Marcia della pace

Kitty de Guelmi (ACLI)

Da inizio settembre vi è una Italia che viaggia per raccontare la Pace. È la Carovana della Pace delle ACLI, associazione Nazionale consorella del KVW, che dopo aver toccato settanta città giungerà il 15 dicembre a Strasburgo, sua ultima tappa.

Per questo ritengo, quale Presidente delle ACLI Altoatesine, molto importante questa nostra manifestazione di oggi che si inserisce in questo grande sforzo che è in atto per promuovere un paese che sceglie la cooperazione e la fraternità al posto dei conflitti e della competizione.

La pace non è un bene accessorio o un obiettivo secondario, ma è la condizione indispensabile per la vita e per la dignità di ogni persona. Le ACLI, ed il KVW, hanno nel loro DNA l’impegno a favore della giustizia sociale, della solidarietà e della cittadinanza attiva. Camminare oggi insieme è un gesto che testimonia che la pace non è frutto di un singolo atto, ma di un impegno collettivo fatto di incontri, di dialogo e di scelte quotidiane.

La pace viene costruita attraverso il lavoro dignitoso, attraverso politiche che rispettino i diritti umani e attraverso la solidarietà verso chi è più fragile. Per le ACLI significa battersi contro le diseguaglianze, creare spazi di inclusione, difendere la dignità delle persone in ogni situazione, dalle nostre periferie alle rotte migratorie del mediterraneo.

Nessuno può salvarsi da solo, solo insieme possiamo cambiare le cose. La pace o è di tutti o non lo è. Non dobbiamo rimanere spettatori, ma – anzi – divenire convinti costruttori di pace a partire dalle nostre comunità. È una responsabilità a cui non dobbiamo sottrarci.

Ovviamente non dobbiamo farci illusioni, non risolveremo da soli i conflitti globali, ma possiamo seminare relazioni.

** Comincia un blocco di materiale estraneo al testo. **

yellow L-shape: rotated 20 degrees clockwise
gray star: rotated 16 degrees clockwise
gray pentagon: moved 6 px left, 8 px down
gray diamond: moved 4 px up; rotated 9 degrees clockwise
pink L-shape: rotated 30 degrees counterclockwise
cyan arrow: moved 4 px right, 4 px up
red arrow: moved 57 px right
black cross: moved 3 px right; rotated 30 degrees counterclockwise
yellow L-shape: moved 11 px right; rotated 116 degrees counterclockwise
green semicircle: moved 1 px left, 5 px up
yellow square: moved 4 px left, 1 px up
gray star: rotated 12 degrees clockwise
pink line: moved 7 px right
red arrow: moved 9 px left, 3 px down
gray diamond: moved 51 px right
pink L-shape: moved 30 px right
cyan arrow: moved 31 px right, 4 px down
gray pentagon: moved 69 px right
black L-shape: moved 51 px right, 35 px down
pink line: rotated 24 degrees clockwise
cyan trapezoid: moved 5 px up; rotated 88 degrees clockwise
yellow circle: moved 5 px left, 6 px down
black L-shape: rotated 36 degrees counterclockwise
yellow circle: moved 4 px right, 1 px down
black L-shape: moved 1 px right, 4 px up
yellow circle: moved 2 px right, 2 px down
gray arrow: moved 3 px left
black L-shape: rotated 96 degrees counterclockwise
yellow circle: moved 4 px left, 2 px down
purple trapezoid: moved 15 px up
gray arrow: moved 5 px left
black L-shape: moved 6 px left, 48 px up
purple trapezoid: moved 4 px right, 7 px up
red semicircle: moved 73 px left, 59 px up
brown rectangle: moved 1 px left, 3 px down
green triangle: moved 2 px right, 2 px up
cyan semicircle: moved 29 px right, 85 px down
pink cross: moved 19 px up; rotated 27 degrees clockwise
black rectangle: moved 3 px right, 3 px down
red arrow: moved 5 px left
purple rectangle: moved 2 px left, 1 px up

La pace è come la democrazia: nasce dal basso, si nutre di legami, si costruisce insieme con pazienza e coraggio, ascolto e azione.

In questo momento la pace nei popoli in guerra in Palestina, Cisgiordania, Ucraina, Sudan etc sembra dipendere solo dalle decisioni di poche persone e questo può infondere in tutti noi un senso di impotenza nella consapevolezza di poter fare poco personalmente.

Assistere quotidianamente alle terribili immagini che ci arrivano dai luoghi di guerra, da ormai troppo tempo, ci impone di reagire per cercare nel nostro piccolo di far sì che la logica di guerra venga soppiantata dalla vittoria della pace per riuscire a sensibilizzare la politica ad operare le scelte migliori per far cessare il disumano clima di odio attualmente in essere. Dobbiamo cercare in ogni modo di creare le premesse affinché si pervenga – per il bene di tutti – al trionfo di una pace disarmata e disarmante così come auspicata ripetutamente da Papa Leone XIV.

In questo momento, e nel giorno in cui viene ricordato dalla Chiesa il beato Josef Mayr Nusser, desidero concludere questo mio intervento ricordando quanto il beato ebbe a scrivere nel 1938:

“In questa situazione dobbiamo dare testimonianza e vincere questo buio con la luce di Cristo, anche se ci attaccano, se non ci ascoltano e se ci ignorano. Dare testimonianza oggi è la nostra unica arma, la più efficace. Abbastanza strano. Non la spada, né la violenza, né denaro, nemmeno l’influenza di capacità intellettuali e del potere spirituale, niente di tutto ciò ci è chiesto come condizione indispensabile ad erigere il regno di Cristo sulla terra. Il Signore ci ha chiesto qualcosa di assai modesto e al tempo stesso di molto più importante: dare testimonianza.

Non si tratta, dapprincipio, di essere testimoni attraverso la parola, nemmeno attraverso l’azione. Spesso può essere più opportuno tacere; spesso anche la migliore azione può essere distorta. Ma sempre dobbiamo essere testimoni. Esserlo con semplicità e senza pretese. Ecco la più grande testimonianza!»

La testimonianza di Josef Mayr Nusser è stata incondizionata, estrema e sincera, grazie!